### Problem description
Could you find each line of the data below that contains the word "Trick" and copy those lines?
[Records for the exercise Boundary: Start]
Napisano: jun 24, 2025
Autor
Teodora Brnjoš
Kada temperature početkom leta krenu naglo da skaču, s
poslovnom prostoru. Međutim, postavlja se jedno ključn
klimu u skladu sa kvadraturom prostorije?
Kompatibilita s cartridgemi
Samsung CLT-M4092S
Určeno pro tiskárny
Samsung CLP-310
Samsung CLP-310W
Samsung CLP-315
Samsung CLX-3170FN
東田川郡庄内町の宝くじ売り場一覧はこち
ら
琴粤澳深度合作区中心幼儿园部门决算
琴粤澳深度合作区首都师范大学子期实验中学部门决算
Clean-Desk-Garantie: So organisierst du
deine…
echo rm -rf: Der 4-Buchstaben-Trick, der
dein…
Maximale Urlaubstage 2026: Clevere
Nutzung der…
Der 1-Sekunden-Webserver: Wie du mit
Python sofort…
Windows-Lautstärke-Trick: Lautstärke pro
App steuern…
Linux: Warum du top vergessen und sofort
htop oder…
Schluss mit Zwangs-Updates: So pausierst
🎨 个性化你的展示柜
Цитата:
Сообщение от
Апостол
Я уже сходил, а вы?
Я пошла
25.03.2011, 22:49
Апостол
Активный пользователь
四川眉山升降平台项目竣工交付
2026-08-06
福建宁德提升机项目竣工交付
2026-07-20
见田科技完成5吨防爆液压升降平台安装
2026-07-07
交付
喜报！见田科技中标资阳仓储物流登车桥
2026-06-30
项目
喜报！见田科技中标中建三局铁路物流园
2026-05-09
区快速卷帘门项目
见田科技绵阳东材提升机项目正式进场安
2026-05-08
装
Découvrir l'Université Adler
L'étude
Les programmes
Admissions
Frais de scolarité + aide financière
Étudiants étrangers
[Records for the exercise Boundary: End]
### Solution to this exercise
echo rm -rf: Der 4-Buchstaben-Trick, der
Windows-Lautstärke-Trick: Lautstärke pro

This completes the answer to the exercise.